Evidently, she read his expression. "Garret's letting me crash with him," she finished quickly. There was no way she was rooming with Woody for any amount of time or heartache.

"Ah. Well then."

"Yeah…." Her voice trailed off and she looked away.

"Damn, this is awkward," he said suddenly.

And to her surprise, Jordan felt her eyes fill with tears. It was. Awkward that is. For despite two years, despite the fact that Woody had had the time to process what had happened between them…analyze it, deal with it, definite it, catalogue it, and categorize it … Jordan hadn't. For her, she still remembered too much. The ring. The shooting. His cutting words that had made her bleed so badly she thought if she checked under the front of her hospital gown, she'd still be hemorrhaging..

"I didn't mean to make you cry…" he blurted out, reaching for a tissue to hand her.

"It's….it's post-coma emotions…yo-yo like stuff…PMS on steroids," she lied, cursing her emotions and telling herself to get a grip.

If Woody didn't believe her, she wasn't able to tell it.
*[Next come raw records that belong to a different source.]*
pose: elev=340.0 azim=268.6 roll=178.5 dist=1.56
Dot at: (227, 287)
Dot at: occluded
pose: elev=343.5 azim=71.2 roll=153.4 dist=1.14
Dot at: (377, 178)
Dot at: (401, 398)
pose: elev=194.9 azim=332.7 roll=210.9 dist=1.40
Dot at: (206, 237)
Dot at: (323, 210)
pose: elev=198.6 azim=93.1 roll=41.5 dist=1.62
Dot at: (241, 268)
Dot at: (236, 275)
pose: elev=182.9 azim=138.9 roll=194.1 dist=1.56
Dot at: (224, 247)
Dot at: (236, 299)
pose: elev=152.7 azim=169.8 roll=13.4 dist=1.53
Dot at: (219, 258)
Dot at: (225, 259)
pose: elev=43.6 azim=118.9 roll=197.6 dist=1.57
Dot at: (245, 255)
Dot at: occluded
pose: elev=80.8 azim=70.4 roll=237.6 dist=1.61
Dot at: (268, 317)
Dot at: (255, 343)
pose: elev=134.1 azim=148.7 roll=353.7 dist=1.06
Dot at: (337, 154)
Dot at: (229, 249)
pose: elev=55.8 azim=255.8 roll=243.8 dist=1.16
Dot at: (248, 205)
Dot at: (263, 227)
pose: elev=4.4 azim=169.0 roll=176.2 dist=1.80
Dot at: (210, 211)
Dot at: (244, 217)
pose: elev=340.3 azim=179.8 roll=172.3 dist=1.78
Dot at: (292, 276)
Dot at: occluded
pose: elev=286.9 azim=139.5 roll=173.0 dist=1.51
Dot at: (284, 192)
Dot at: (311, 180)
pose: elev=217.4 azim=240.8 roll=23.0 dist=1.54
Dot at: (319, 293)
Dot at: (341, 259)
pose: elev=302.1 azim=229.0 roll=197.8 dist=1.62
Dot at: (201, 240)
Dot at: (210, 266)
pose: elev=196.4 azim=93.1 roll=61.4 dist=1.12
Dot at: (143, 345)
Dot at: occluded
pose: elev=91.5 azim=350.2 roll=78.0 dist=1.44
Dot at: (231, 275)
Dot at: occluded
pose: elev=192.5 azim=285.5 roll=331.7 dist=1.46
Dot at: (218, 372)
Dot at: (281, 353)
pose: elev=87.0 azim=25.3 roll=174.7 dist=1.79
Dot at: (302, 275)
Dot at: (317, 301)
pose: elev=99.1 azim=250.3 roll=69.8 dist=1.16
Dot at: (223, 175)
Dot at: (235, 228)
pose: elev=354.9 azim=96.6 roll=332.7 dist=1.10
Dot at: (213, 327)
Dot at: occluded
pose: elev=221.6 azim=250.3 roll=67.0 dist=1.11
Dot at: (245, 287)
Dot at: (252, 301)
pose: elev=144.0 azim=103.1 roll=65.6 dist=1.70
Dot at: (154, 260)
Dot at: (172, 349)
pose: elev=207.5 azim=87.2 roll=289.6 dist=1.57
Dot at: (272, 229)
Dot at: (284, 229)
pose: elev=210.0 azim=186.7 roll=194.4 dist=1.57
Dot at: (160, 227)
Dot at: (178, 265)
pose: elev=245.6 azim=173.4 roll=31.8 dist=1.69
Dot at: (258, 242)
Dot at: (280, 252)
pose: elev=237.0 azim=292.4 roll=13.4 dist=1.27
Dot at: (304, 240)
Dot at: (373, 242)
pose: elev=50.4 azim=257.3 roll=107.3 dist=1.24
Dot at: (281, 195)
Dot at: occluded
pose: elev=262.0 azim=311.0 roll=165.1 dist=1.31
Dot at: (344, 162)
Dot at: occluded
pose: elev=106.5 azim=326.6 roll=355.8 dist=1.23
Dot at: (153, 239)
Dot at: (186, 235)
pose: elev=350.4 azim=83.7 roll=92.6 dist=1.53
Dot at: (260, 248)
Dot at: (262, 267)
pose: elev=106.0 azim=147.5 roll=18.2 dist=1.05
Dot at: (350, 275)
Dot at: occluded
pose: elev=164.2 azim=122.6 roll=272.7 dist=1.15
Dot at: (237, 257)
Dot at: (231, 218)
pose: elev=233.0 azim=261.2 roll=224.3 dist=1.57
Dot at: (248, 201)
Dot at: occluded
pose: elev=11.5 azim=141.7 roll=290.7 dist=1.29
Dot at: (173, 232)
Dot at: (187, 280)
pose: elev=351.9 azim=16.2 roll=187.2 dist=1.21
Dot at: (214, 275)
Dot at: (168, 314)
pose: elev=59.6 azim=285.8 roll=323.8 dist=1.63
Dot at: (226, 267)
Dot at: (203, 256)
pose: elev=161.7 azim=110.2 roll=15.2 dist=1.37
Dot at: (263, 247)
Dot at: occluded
But he didn't. However, his disbelief was masked behind the cool exterior of a mature detective. "I'm sorry…"

"Sorry?"

"For making you cry….oh hell, Jordan, I'm sorry for everything….the way I treated you after my shooting. What I said….I just was hurting so badly myself…"

"That you wanted to hurt me."

"No. Yes." He raked his fingers through his hair, making it stand on end. "Yes. At the beginning I did want to hurt you, because you hurt me. But later…Jordan, you have no idea what it was like coming up here and talking to you….and getting no response….not knowing if you heard me…about how sorry I was and how much I missed you."

Jordan's eyebrow raised in disbelief. "I didn't hear you…."

Woody shook his head. "Do you believe me?"

"I believe you felt guilty…for the accident….because that's the kind of person you are at the core. You may have tried to play the bastard card all cold and calculating, but I know you. You felt guilty."

Woody nodded. "I did…I should have gone after you that day…"

"And did what? Hurt me again? I don't think I would have believed your apology then anymore than I do now."

"Jordan…" Woody felt the color drain from his face and his lips go numb.

"Do you remember what you told me, Woody? About my pity?"

He nodded again, his chest suddenly feeling too tight to hold his ribcage.

"You don't do pity, Woody. I don't do guilt. Screw your guilt. Screw you."

He stood then, and Jordan caught a glimpse of the man she knew minutes before her car crash. In a split second, he became cold, bitter….hostile towards her once again. "As you wish," he said, and turning on his heel, he left her hospital room, the door banging softly behind him.